Eh, kira-kira apa maksudnya sih kata ‘Profesional’ itu sebenarnya ? apa si rekan sudah mengetahuinya sebelum ia mengatakannya setiap kali diberikan atau dilimpahkan pekerjaan ?

Iseng saya nyari arti kata ‘Profesional’ pada mbah Google, ada dua yang paling menarik saya dapatkan. Berikut intinya :

Untuk kategori tenaga PNS, ‘Profesional’ itu bisa diartikan sebagai tenaga yang memiliki technical dan manager skill yang mampu mendukung kinerja dan etos kerja PNS sebagai abdi negara dan masysarakat. PNS itu dituntut dapat melaksanakan pembangunan dan pelayanan terhadap masyarakat dengan sebaik mungkin.

Adapun ciri-ciri PNS yang ‘Profesional’ adalah PNS yang mampu melaksanakan tugas dan tanggung jawab, serta memiliki pengetahuan dan keterampilan manejerial dasar sesuai dengan kedudukannya.

Kedua adalah resume dari sebuah buku yang kebetulan memiliki arti mirip dengan kerja ‘Profesional’ yaitu 8 Etos kerja unggulan :
1. Kerja adalah Rahmat; bekerja tulus penuh syukur
2. Kerja adalah Amanah; bekerja benar penuh tanggung jawab
3. Kerja adalah Panggilan; bekerja tuntas penuh integritas
4. Kerja adalah Aktualisasi; bekerja keras penuh semangat
5. Kerja adalah Ibadah; bekerja serius penuh kecintaan
6. Kerja adalah Seni; bekerja cerdas penuh kreativitas
7. Kerja adalah Kehormatan; bekerja unggul penuh ketekunan
8. Kerja adalah Pelayanan; bekerja paripurna penuh kerendahan hati

Nah, bercermin dari kedua hasil diatas, dalam hati kecil saya pribadi, hingga kinipun saya masih bertanya-tanya, apakah rekan saya tadi itu sudah melaksanakan ‘Profesionalisme’nya sebagai PNS minimal dengan memberlakukan 8 Etos kerja tadi ? Trus apakah pantas kalo rekan saya itu menuntut agar lingkungan menghargainya secara ‘Profesional’ sedangkan ia sendiri belum mampu memberikan ‘Profesionalisme’nya secara baik dan utuh ?

Apalagi kalo saya membaca tambahan pada awal resume buku tersebut perihal Etos Kerja Bangsa kita saat ini :
1. Suka mengeluh, banyak menuntut, egois
2. Bekerja seenaknya, kepedulian kurang, gemar mencari kambing hitam
3. Kerja serba tanggung, suka menunda-nunda, manipulatif
4. Malas, disiplin buruk, dan stamina kerja rendah
5. Pengabdian minim, sense of belonging tipis, gairah kerja kurang
6. Terjebak rutinitas, menolak perubahan, kurang inisiatif, kurang kreatif
7. Mutu pekerjaan rendah, bekerja asal-asalan, cepat merasa puas
8. Jiwa melayani rendah, merasa diri sudah hebat, arogan dan sok

Jujur saja, secara pribadi saya tak menutup mata bahwa bisa jadi saya adalah salah satu oknum yang masih menjunjung tinggi etos kerja suka mengeluh dengan mutu pekerjaan yang rendah, mustinya ditambah satu point lagi, yaitu ‘lebih suka mojok untuk nge-BLoG saat jam kerja…’. Nah kalo beneran ditambahkan, maka inilah saya yang sebenarnya. Huahahaha…..

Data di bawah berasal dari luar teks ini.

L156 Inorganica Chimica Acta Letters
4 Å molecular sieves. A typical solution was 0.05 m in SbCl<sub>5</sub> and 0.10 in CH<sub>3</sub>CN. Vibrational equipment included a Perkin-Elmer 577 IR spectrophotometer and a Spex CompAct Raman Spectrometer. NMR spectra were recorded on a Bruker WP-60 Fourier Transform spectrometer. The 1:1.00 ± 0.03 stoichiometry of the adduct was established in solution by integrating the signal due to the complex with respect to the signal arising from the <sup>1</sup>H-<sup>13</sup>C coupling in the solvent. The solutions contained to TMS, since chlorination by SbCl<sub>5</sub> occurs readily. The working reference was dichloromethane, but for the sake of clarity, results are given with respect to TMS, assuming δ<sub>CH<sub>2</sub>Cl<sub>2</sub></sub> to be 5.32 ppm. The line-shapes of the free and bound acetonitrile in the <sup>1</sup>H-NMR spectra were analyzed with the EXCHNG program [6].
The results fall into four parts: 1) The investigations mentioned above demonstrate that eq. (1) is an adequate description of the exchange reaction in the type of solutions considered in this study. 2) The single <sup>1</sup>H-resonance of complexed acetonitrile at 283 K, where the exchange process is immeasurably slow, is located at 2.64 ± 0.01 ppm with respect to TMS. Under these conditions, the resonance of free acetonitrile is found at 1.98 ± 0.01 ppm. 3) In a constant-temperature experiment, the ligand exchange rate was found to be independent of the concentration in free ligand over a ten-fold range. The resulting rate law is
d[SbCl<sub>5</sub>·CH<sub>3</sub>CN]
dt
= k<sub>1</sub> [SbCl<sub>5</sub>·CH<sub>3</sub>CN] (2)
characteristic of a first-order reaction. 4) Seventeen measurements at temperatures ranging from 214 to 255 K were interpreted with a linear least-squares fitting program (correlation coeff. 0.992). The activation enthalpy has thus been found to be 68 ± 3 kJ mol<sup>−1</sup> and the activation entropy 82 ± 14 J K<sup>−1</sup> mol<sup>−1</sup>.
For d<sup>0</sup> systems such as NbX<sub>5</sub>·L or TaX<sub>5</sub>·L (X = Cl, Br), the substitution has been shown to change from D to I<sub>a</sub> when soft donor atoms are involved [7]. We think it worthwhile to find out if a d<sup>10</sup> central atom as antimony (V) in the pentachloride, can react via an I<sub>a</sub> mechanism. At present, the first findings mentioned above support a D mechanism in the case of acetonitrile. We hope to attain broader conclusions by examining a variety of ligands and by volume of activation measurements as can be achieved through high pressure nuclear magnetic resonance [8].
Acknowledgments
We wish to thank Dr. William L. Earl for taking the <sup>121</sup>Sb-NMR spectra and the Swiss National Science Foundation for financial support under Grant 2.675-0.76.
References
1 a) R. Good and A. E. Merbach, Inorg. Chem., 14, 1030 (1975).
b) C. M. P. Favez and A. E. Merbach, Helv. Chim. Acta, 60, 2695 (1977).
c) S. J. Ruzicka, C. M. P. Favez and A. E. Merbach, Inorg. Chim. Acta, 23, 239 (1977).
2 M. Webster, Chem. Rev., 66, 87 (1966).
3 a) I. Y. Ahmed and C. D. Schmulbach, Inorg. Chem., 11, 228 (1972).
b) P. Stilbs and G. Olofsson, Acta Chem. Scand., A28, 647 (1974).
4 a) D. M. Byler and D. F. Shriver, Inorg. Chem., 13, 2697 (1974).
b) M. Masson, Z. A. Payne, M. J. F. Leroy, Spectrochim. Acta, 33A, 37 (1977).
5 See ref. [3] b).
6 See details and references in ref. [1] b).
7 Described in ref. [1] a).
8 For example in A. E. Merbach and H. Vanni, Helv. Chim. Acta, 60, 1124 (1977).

Balik ke rekan saya tadi, hingga kinipun saya masih merasa geli sendiri tiap kali ia menekankan kata ‘Profesional’ dan berusaha menuntut imbalan dalam setiap pekerjaan yang dilimpahkan padanya dengan cara apapun.

Sebenarnya sih bisa saja begitu, tapi dengan syarat ya duit gaji bulanan dan insentifnya ya dikembalikan pada negara. Jadi ia dibayar sesuai dengan kualitas pekerjaan yang dihasilkan. Mau Mau Mau ?

Pemikiran ini sempat saya lontarkan pada rekan saya tersebut. Hasilnya ? ia memilih ngeloyor pergi dan memusuhi saya hingga kini. Wuahahahaha….

> selama ini PanDe Baik memang selalu berusaha untuk melawan arus sedikit demi sedikit, agar yang namanya idealisme itu tetap terjaga. Walaupun ada kalanya kita musti ikut arus agar tak hancur dihantam gelombang maha besar… contohnya ya menghabiskan jam kerja dikantor cuman untuk nge-BLoG. Huahahaha…. Dibanding saya kabur pulang ato nyari kamar short time serta membuat rekaman video 3gp ? <

Mau Mau Mau ?

Tim Pengendalian Intern ; Tantangan dan Penyimpangan

6

Category : tentang PeKerJaan

Tiga bulan terakhir, aku kembali menjadi bagian dari satu tim yang bertugas untuk melakukan pemeriksaan pada kegiatan-kegiatan fisik baik sedang berjalan hingga akhir penyelesaiannya. Istilah kerennya, jadi anggota dari Tim Monitoring atau Pengendalian Intern.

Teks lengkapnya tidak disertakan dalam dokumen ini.